We sat on a bench by the snack bar. I got up and bought a bottle of water.

“This is crazy,” she said. “I mean, how can someone do something like this?”

“I don’t know. I guess that’s war,” I said, and I really didn’t know.

Trees grew on the boundaries of the mass graveyard. Even here, birds chirped. Children were playing tag behind the snack bar. We finished the bottle of water and returned to where our tuk-tuk driver waited.

Luckily, there were no garbage trucks on our way back. We passed a herd of cows, emaciated cows like I had never seen. Their hides hung on the spine like bedsheets on a clothesline. Children in uniform, returning from school on their mothers’ motorcycles, waved hello to us. It was then that I fathomed the idea of having a uniform for schoolchildren. There must have been a time in Korea where a child could not afford more than one set of clothes, much less dye his hair orange. I recalled watching some news about the discovery of mass graves from the Korean War: rusted wires loose around the wrists where flesh had been.
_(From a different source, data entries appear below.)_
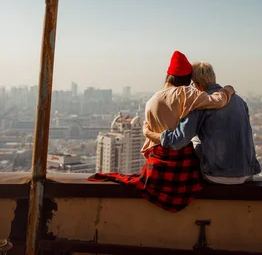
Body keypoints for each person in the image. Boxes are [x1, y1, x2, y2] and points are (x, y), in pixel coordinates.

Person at [90, 51, 235, 213]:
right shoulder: (186, 93)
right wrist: (228, 90)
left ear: (169, 76)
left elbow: (149, 141)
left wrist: (149, 134)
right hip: (183, 170)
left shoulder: (151, 101)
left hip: (156, 169)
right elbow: (218, 101)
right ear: (187, 80)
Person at [152, 62, 261, 184]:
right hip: (247, 173)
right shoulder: (240, 101)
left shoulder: (199, 102)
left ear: (197, 84)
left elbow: (178, 141)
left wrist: (153, 134)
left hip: (216, 174)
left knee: (193, 142)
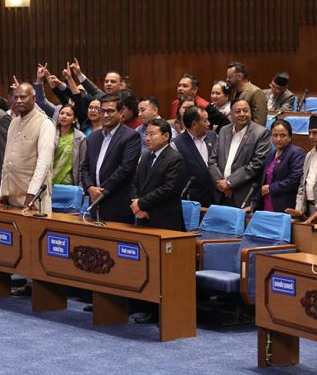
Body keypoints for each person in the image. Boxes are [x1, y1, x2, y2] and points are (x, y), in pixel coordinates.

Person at [130, 118, 186, 324]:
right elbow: (135, 183)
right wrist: (136, 204)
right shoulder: (145, 156)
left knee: (161, 268)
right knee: (146, 265)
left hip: (165, 221)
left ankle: (159, 310)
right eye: (146, 134)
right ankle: (144, 305)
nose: (147, 138)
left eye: (152, 134)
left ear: (166, 136)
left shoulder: (175, 159)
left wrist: (141, 203)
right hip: (144, 218)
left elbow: (168, 189)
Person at [80, 95, 141, 223]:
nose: (106, 115)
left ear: (121, 112)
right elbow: (85, 167)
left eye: (110, 111)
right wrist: (90, 188)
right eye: (102, 111)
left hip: (117, 204)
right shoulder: (93, 137)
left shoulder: (131, 136)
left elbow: (126, 168)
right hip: (95, 202)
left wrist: (103, 190)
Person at [0, 82, 55, 209]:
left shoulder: (45, 123)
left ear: (33, 99)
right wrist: (3, 191)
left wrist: (32, 193)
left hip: (34, 198)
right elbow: (7, 160)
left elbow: (44, 163)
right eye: (16, 97)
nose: (18, 101)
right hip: (11, 195)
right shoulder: (13, 123)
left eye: (23, 97)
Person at [208, 99, 271, 208]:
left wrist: (229, 183)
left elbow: (255, 164)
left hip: (243, 194)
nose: (242, 114)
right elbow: (212, 160)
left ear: (250, 112)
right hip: (220, 193)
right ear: (231, 114)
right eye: (237, 111)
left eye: (245, 110)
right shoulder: (224, 130)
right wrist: (220, 183)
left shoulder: (261, 133)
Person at [174, 107, 217, 208]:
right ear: (194, 124)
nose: (209, 123)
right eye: (205, 120)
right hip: (193, 198)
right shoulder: (177, 144)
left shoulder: (213, 136)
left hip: (215, 195)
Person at [259, 119, 305, 212]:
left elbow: (294, 180)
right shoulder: (270, 155)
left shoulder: (296, 153)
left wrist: (270, 188)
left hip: (285, 206)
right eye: (275, 135)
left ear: (290, 137)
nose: (278, 139)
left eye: (282, 135)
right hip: (267, 204)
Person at [52, 104, 87, 186]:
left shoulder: (80, 137)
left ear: (74, 119)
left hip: (68, 184)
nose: (64, 116)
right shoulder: (50, 133)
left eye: (68, 115)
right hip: (48, 181)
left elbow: (82, 164)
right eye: (62, 113)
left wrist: (80, 186)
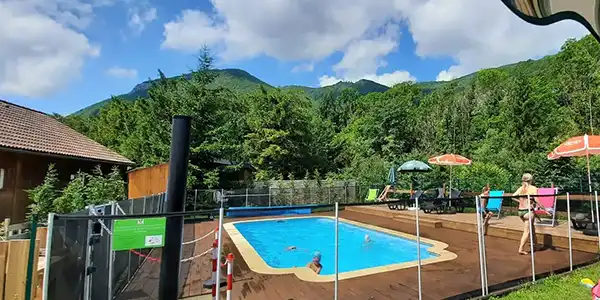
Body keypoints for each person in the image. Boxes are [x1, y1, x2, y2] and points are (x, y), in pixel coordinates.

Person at [512, 173, 544, 255]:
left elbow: (512, 196)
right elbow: (537, 200)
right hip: (528, 212)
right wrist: (544, 209)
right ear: (531, 180)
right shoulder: (533, 188)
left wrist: (520, 201)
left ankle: (536, 245)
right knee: (526, 231)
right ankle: (521, 249)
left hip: (520, 211)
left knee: (532, 229)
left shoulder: (521, 188)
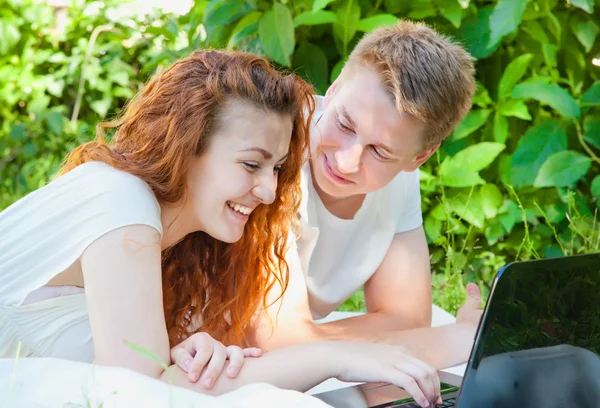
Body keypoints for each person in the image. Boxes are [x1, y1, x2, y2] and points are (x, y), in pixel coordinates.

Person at [0, 50, 441, 407]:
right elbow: (139, 393)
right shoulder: (120, 200)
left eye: (277, 168)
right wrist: (338, 356)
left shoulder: (191, 244)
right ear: (188, 144)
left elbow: (164, 371)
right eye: (252, 164)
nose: (269, 191)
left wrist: (189, 351)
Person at [248, 20, 483, 370]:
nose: (346, 161)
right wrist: (455, 339)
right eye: (344, 124)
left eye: (380, 152)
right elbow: (281, 344)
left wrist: (310, 339)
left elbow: (408, 319)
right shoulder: (273, 154)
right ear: (335, 88)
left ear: (418, 158)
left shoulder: (400, 179)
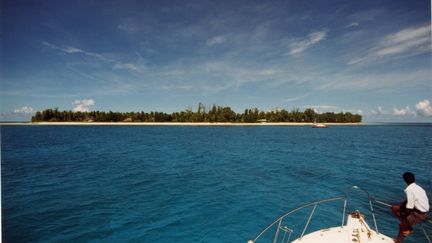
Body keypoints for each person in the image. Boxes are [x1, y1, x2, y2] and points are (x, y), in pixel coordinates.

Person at [391, 172, 429, 243]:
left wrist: (405, 219)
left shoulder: (409, 189)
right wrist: (401, 206)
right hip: (422, 211)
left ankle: (399, 240)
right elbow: (410, 200)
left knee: (402, 226)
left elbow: (409, 208)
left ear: (405, 180)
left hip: (418, 213)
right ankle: (408, 227)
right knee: (394, 208)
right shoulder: (419, 188)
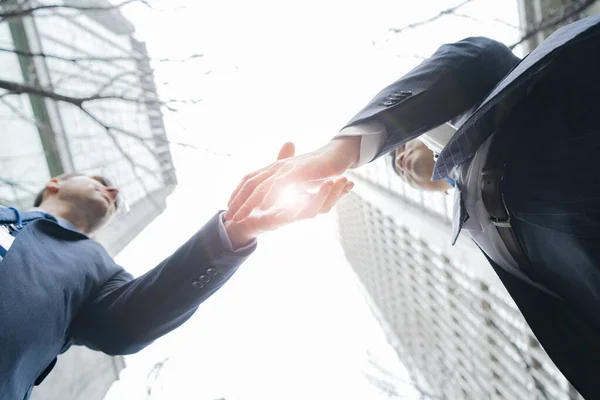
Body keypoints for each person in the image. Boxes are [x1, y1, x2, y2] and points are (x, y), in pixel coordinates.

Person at [225, 14, 600, 398]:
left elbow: (480, 57)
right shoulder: (477, 233)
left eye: (402, 148)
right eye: (399, 170)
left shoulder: (494, 101)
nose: (400, 161)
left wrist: (342, 151)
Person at [0, 142, 353, 400]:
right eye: (99, 179)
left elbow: (131, 322)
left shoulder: (99, 272)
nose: (112, 190)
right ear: (55, 183)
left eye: (114, 193)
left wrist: (232, 232)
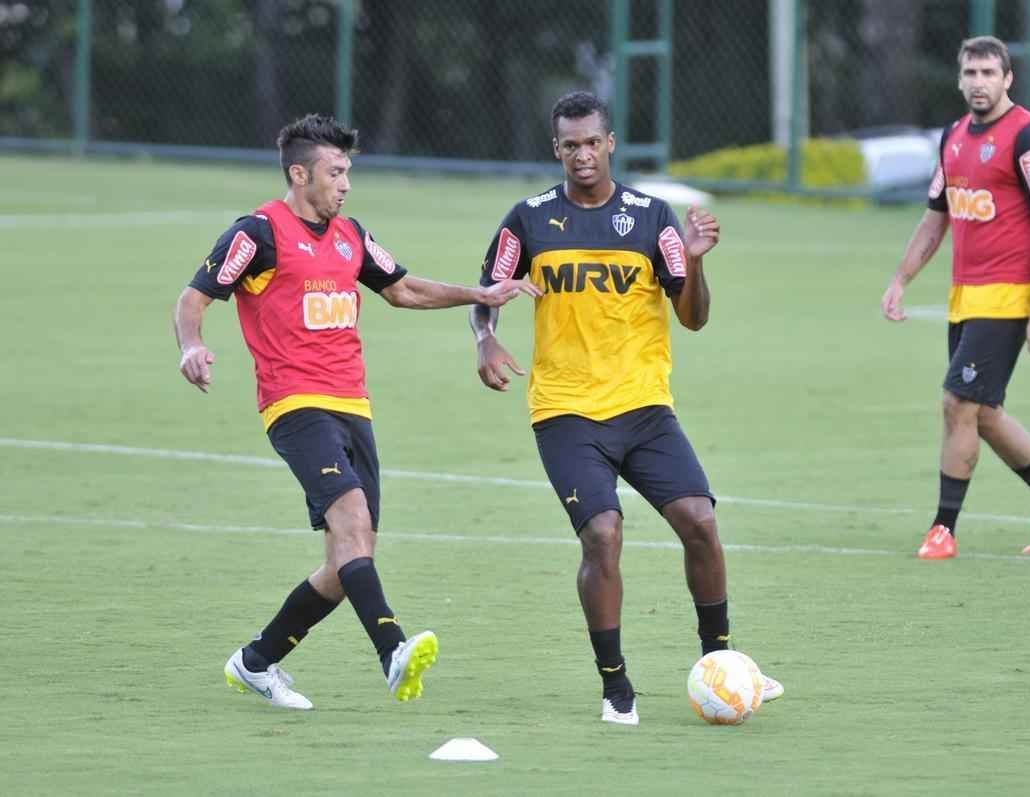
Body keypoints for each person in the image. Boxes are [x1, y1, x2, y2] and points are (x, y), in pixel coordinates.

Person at [174, 114, 539, 709]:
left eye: (348, 172)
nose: (345, 184)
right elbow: (195, 297)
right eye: (334, 173)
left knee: (347, 561)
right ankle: (392, 650)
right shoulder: (257, 233)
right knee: (350, 522)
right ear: (299, 174)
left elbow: (402, 289)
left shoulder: (350, 235)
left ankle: (255, 662)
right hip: (295, 403)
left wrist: (479, 294)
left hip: (353, 406)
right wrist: (191, 344)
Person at [467, 91, 782, 725]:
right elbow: (487, 293)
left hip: (643, 408)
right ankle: (615, 685)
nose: (582, 154)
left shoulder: (652, 218)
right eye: (570, 145)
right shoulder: (527, 220)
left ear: (610, 143)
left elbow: (693, 317)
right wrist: (485, 338)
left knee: (700, 521)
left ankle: (720, 661)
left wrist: (694, 261)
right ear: (556, 149)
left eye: (592, 142)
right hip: (566, 413)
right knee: (603, 535)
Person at [880, 36, 1030, 560]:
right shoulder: (952, 137)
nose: (979, 83)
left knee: (957, 403)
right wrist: (901, 279)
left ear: (1007, 78)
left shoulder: (1028, 137)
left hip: (1009, 295)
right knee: (984, 413)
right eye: (971, 73)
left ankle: (943, 529)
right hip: (965, 298)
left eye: (989, 73)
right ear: (959, 79)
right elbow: (936, 217)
We showered — the smell of sewage would not wash away — and went straight to bed after an early dinner. We were both exhausted. We had a bus to catch in the morning.

I woke to the sound of crying in the middle of the night. I rubbed my eyes and saw Chloe sitting up on the bed.

“What’s wrong?” I asked. “Did you have a nightmare?”

“All those people — there were so many of them,” she said as she continued to cry.

“What people?” I then understood that she wasn’t talking about a dream but about what we’d seen that day.

I sat up and held her until she stopped crying. “It’s okay,” I said. “It’s okay.” What else could I say? It wasn’t as if we knew any of the victims. The incident had happened before either of us were born. It was just stuff in history books. I waited until she calmed down and went back to sleep. We had a full day of traveling tomorrow, and after that, the rest of the summer in Seoul, and after that, the rest of our lives. Killing Fields had nothing to do with us – just a depressing museum.

Only now do I understand that the world is a killing field and that we are the stuff of history books.